- What to work on: Copy the reading text starting at "Er, that man, I" and ending at "more and nod.", swapping "stoplight" for "traffic light".
===== Reading text =====
It was April of 1993, a chilly and overcast and blustery month that year, and he was 6 years old. We were leaving public school to start homeschooling. His brother walked up and took my other hand. All three of us were happy. I was also feeling a few thousand other things. Fury at the school. Excitement at the upcoming adventure. Sheer terror about my non-expertise. What if I messed them up forever?
As I glanced over at my now six-foot-three giant of a teddy bear, I remembered that this was the child that refused to read until age 10. The one who detested any and all textbooks, worksheets and tests. He taught me that learning math from Legos and baking cookies was entirely possible, that invented spelling until age 14 meant nothing more than a creative mind was on the job. I got 2 frown lines and at least 4 grey hairs along the way, but eventually he taught me to stop worrying so much. Right then, as my mind was wandering thru the past, he was trying to teach me about ancient religious beliefs in Mesopotamia. Which, as you probably already know mom, is now split up into Iran, Iraq, Syria and Turkey? Of course, son, we all know that. (yeah, right) I shook my head and winked at him, and he grinned back knowingly. This is the same child who entered college for the first time age age 16 to be an actor, and is going back at 21 to get his A.A. and then a Ph.D in Theology. With a minor in Mathematics. He likes making up his own Calculus problems now, just for fun. What an eclectic resume that boy's going to have.
Er, that man, I mean.
We pull up to a stoplight and he asks me if I'd like to have a glass of red wine with him on his birthday. He's never tried it before, but he knows I grew up around such stuff, and he needs help picking out a kind to try. I look over at him and smile. A little bit of that bright yellow jacket still hovers in the background of his shirt, like a superimposed layer of etched memory. His feet are bigger than ever now, a size 13 E. I reach over and his big, bear paw of a hand swallows mine. It's hard to speak with all those memories floating thru the air, so I just smile some more and nod.
===== Information given =====
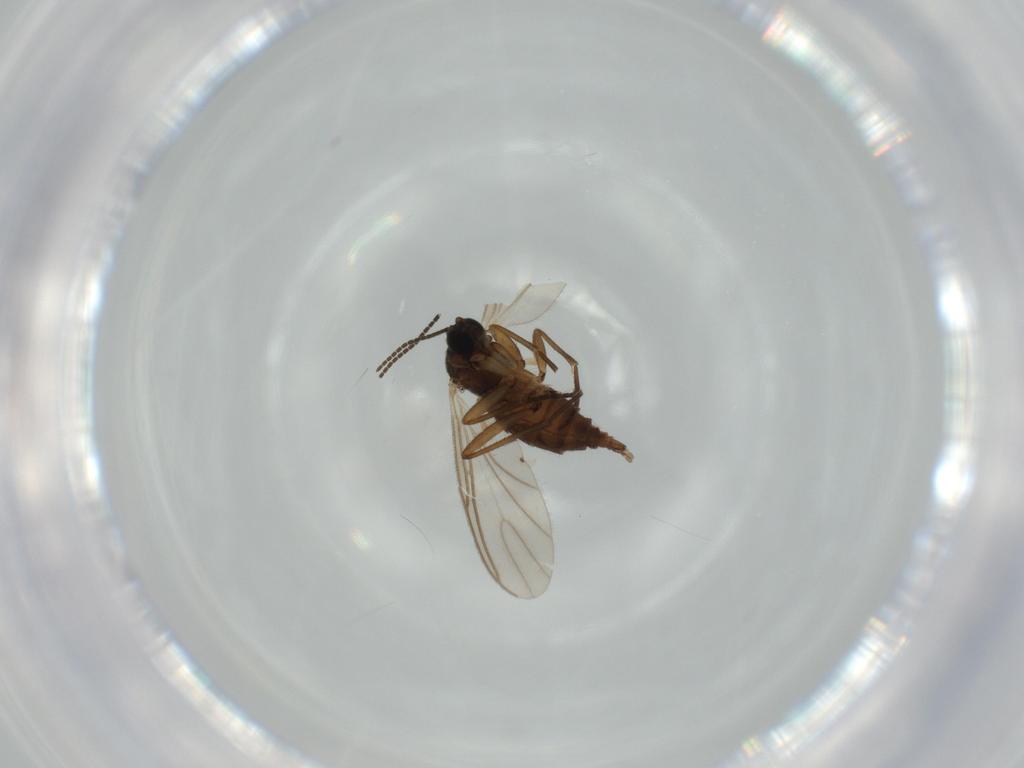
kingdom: Animalia
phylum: Arthropoda
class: Insecta
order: Diptera
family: Sciaridae
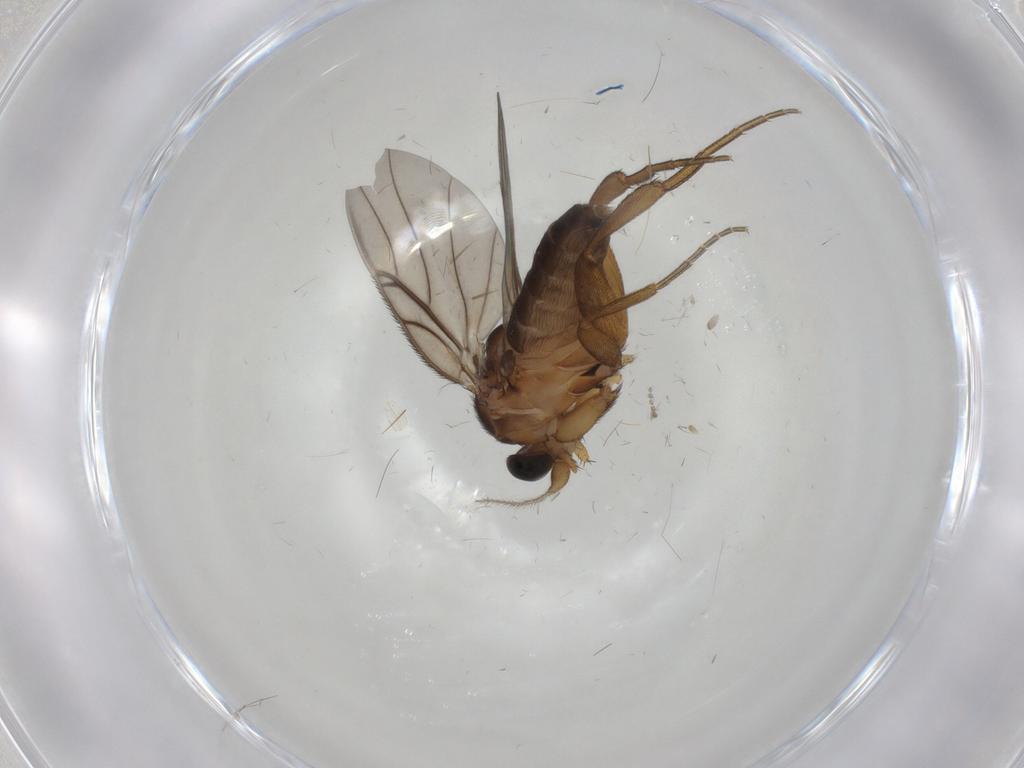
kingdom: Animalia
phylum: Arthropoda
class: Insecta
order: Diptera
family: Phoridae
=====
- Output for this task:
Er, that man, I mean.
We pull up to a traffic light and he asks me if I'd like to have a glass of red wine with him on his birthday. He's never tried it before, but he knows I grew up around such stuff, and he needs help picking out a kind to try. I look over at him and smile. A little bit of that bright yellow jacket still hovers in the background of his shirt, like a superimposed layer of etched memory. His feet are bigger than ever now, a size 13 E. I reach over and his big, bear paw of a hand swallows mine. It's hard to speak with all those memories floating thru the air, so I just smile some more and nod.